The document is written under the Assumption a developer has already created strong ideas, that should flow into a pipeline. This could be done on paper, script or notebook, but the final product should already kind of manifested. Better in text, but in mind is also no issue.

As described in the Overview, the first step is to decide if a part of the pipeline is a Permanence or a PipelineProcess.

Internal logic

In detail the following image provides some information how the Pipeline is structured. If you do not want to read the internal logic jump straight to Create Config

UML

UML Diagram sketch of TensorImgPipeline

In the diagram are the three main components of the TensorImgPipeline depicted. The PipelineController class is central part of the pipeline, storing and providing all the necessary components of the pipeline. The Permanence abstract class is used to create new implementations for objects which hold permanent information about the pipeline. As example a Dataset is a kind of information, which a process needs to access, but could be created without the flow of the pipeline. Compared to a script a Dataset is mostly an instance which is in the global scope. The PipelineProcess abstract class is the opposite to a Permanence. As example a Visualization creates a figure, which displays given batch of images as subplots with certain config. Of course, we could extract further parts of the Visualization as new Permanence implementations, as example the parameters of the figure.

The PipelineController is instantiated with a dictionary of zero Permanence or more. This step is displayed as the aggregation1. Afterwards one PipelineProcesse or more are added to the PipelineController. This step is displayed as the composition1. The run method of the PipelineController class iterates over each PipelineProcess and calls it execute method, which uses (displayed as association1) the controller itself to access the Permanence if needed.

Since doing this by hand is cumbersome and error-prone, a PipelineBuilder class is provided, which executes this behavior.

Create Config

After the decision which Parts fall into either the Permanence or the PipelineProcess category, the creation of the config files begins.

It is not necessary to complete the configs at this point. The goal is to create a structure to begin with and complete later.

Following steps are necessary to create the config structure:

  1. Create new folder under configs with the name of the Pipeline.
  2. Create execute_pipeline.toml file inside this folder.
  3. Create initial_pipeline.toml file inside this folder.

The initial_pipeline.toml

Since not all components of a Pipeline should be part of the repository, it is necessary to provide such information.

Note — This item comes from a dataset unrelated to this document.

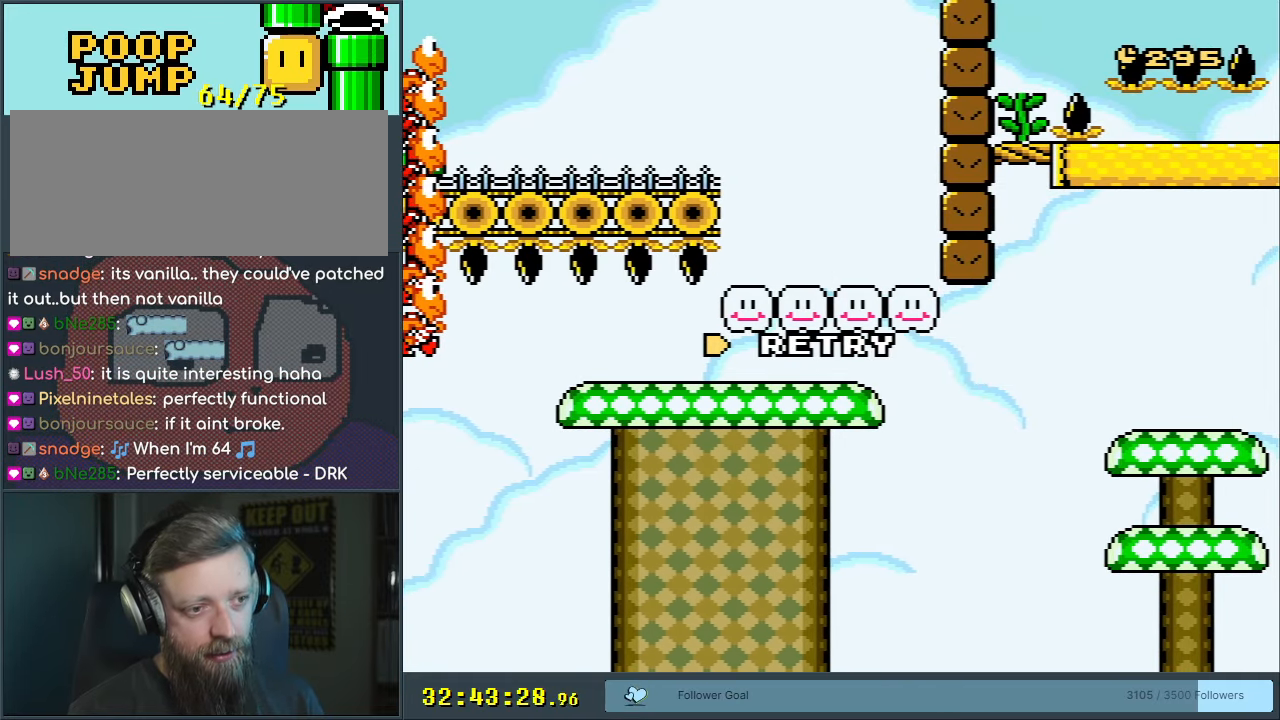
{"buttons": ["A", "X"], "events": [[233, "X", "down"], [267, "A", "down"], [350, "B", "up"], [383, "Y", "up"]]}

Following components of a Pipeline needed to be defined inside this config:

  • Dependencies
  • Dataset locations
  • Model locations

An Example config could look like the following:

[dependencies.submodules.sam]
name = "segment_anything"
url = "https://github.com/facebookresearch/segment-anything.git"
commit = "dca509fe"

[data.datasets.pascal]
location = "/mnt/data1/datasets/image/voc/VOCdevkit/VOC2012/"
format = "pascalvoc"

[data.models.sam]
location = "/mnt/data1/models/sam/sam_vit_h_4b8939.pth"
format = "pth"

The dependency is in this case a git submodule, but could be also a pip package. The dependencies will be installed via uv pip install, so it will not interfere with pyproject.toml.

A dataset and a model are always provided with a key (pascal or sam in this case), a location and a format. The key will be used to create the symlink below data/dataset or data/models based on location. The format helps to reduce Boilerplate for dataset creation.

The execute_pipeline.toml

This config file is used to provide the different Permanence and PipelineProcess object configurations.

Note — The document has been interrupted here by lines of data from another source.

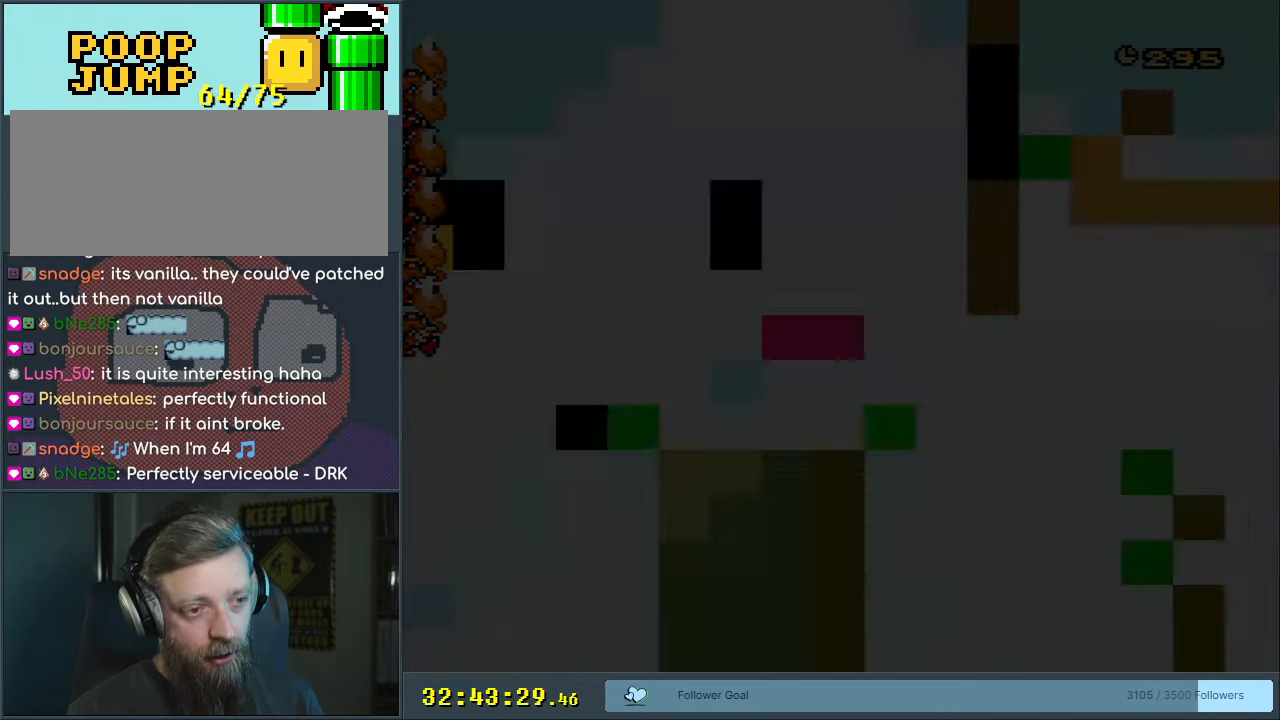
{"buttons": ["B", "Y"], "events": [[67, "X", "up"], [83, "A", "up"], [200, "B", "down"], [217, "Y", "down"]]}
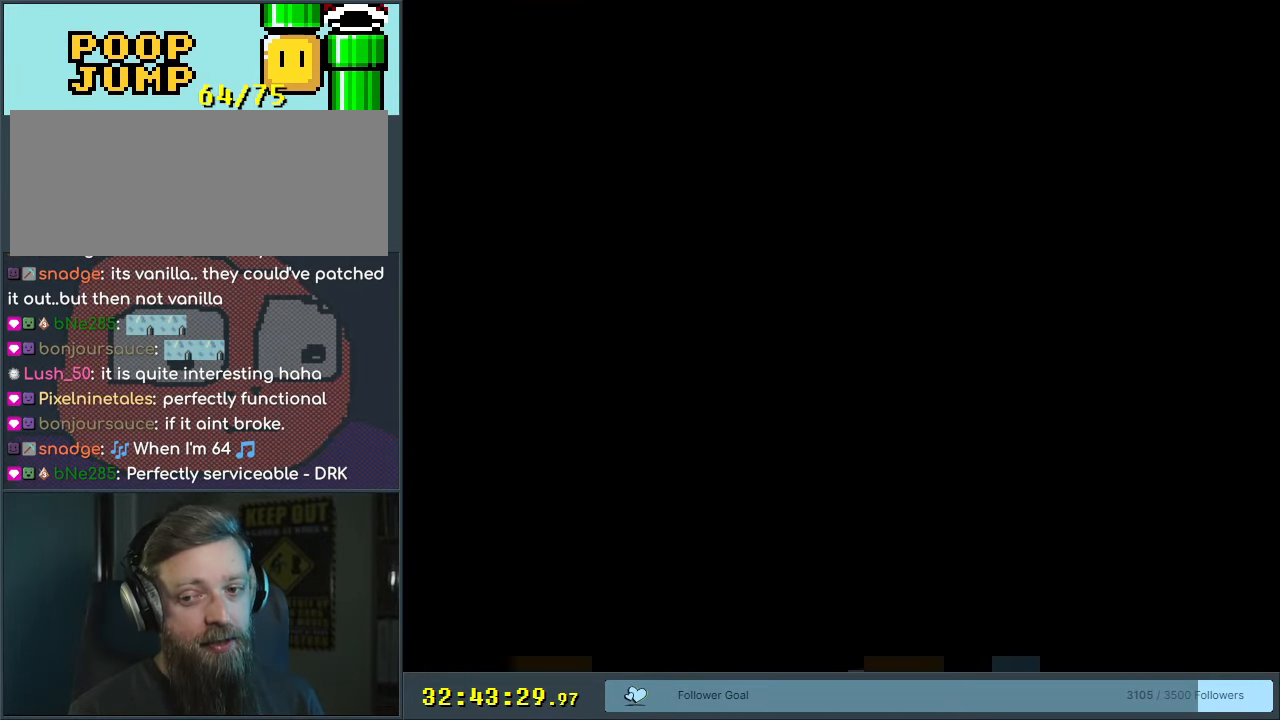
{"buttons": ["B", "Y"], "events": []}
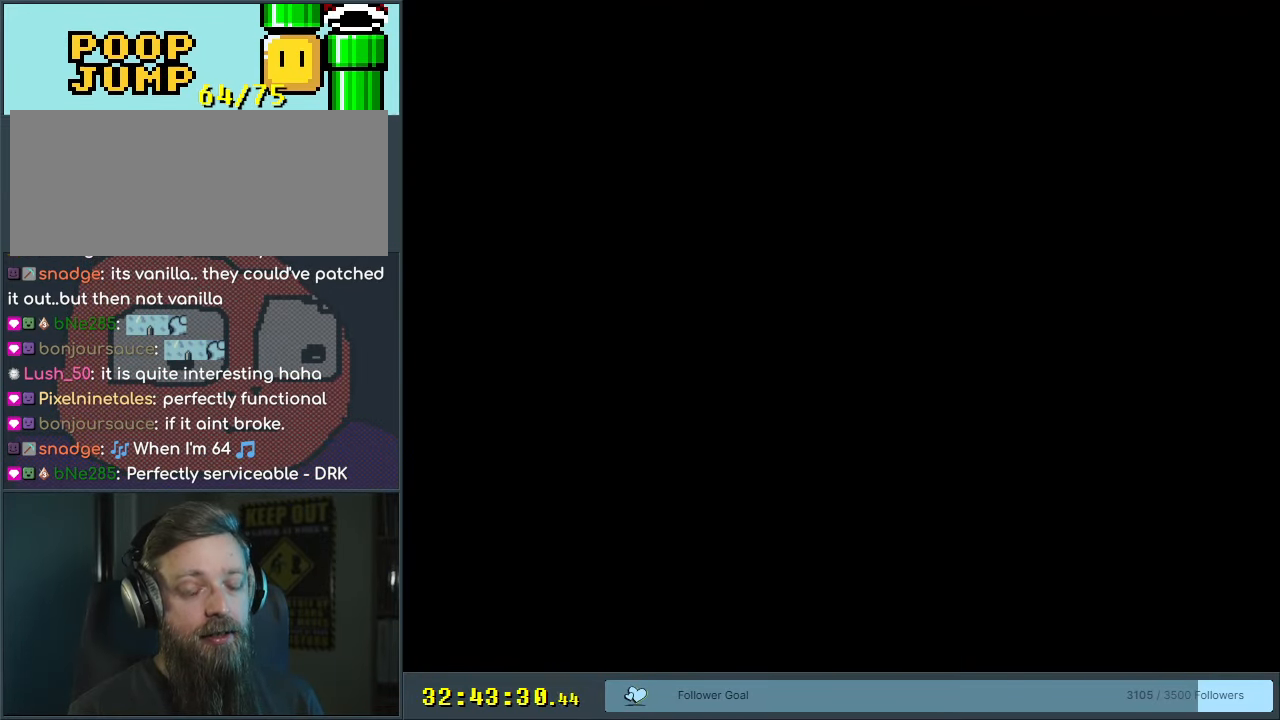
{"buttons": ["B", "Y", "DPAD_RIGHT"], "events": [[17, "DPAD_DOWN", "down"], [17, "DPAD_RIGHT", "down"], [167, "DPAD_DOWN", "up"], [233, "DPAD_RIGHT", "up"], [400, "DPAD_RIGHT", "down"]]}
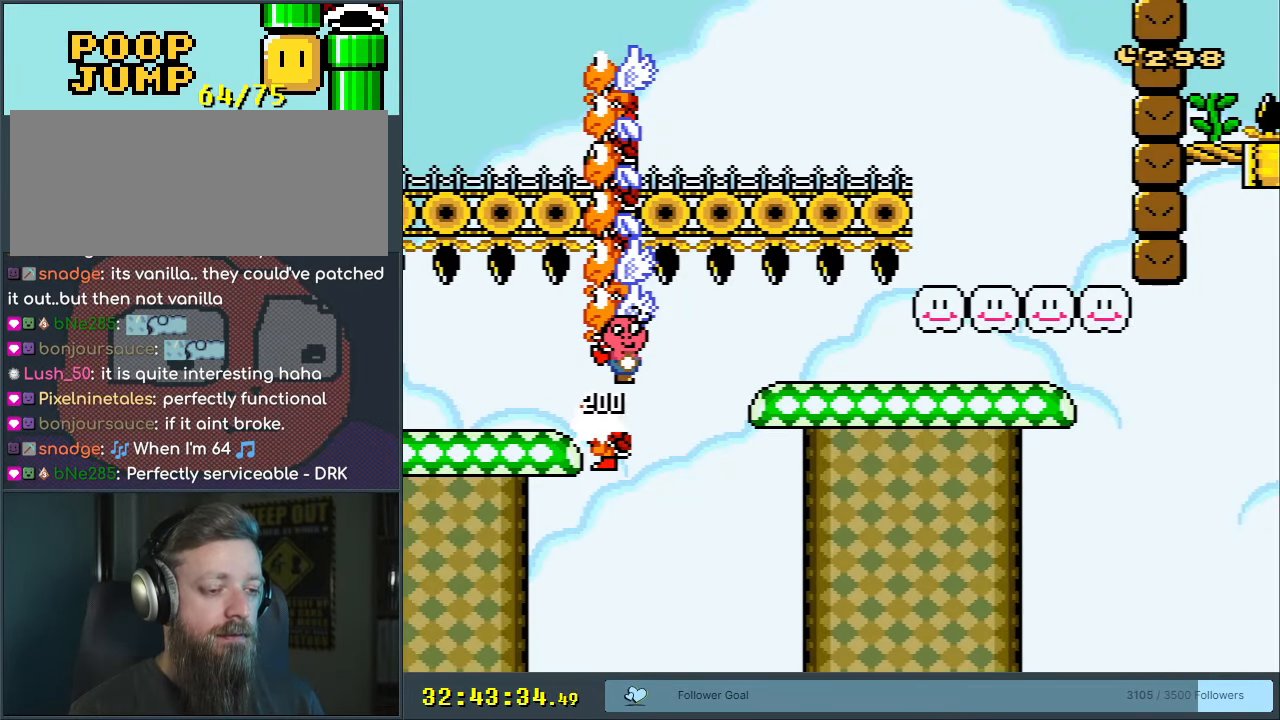
{"buttons": ["B", "Y", "DPAD_RIGHT"], "events": []}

An example config could look like the following:

[permanences.data]
type = "Datasets"
params = { root = "localhost", format = "pascalvoc" }

[processes.viz]
type = "Visualization"

Here are one Permanence and one PipelineProcess object provided. The params field is always Optional. The type field provides the classes of the Pipeline, which we need to create inside our Pipeline Library. The params need to match accordingly to the __init__ method of the Implementation.

Additional configuration for provided Permanence or PipelineProcess classes could here be provided. As example from the core package the Visualization process is defined in the config. The Builder will first register the Visualization class from core package. It is also possible to override the Visualization class inside the pipeline library.

Create Pipeline Library

With the initiation of the config files we can begin creating the actual pipeline library. It is necessary to create for every entry in the config its implementation, but we have the freedom to provide additional pipeline internal structure. The structure of a new pipeline subpackage looks the following:

📦tipi
 ┗ 📦pipelines
    ┗ 📦node_modules
       ┣ 📜__init__.py
       ┣ 📜permanences.py
       ┗ 📜processes.py

Following the structure the implementations should be provided dependent on the config either inside the permanences.py or processes.py module. This is just a recommendation to follow the pattern of the package, but a developer can decide against the pattern. The only necessary part is the announcement of the Permanence and the PipelineProcess inside the subpackage __init__.py module.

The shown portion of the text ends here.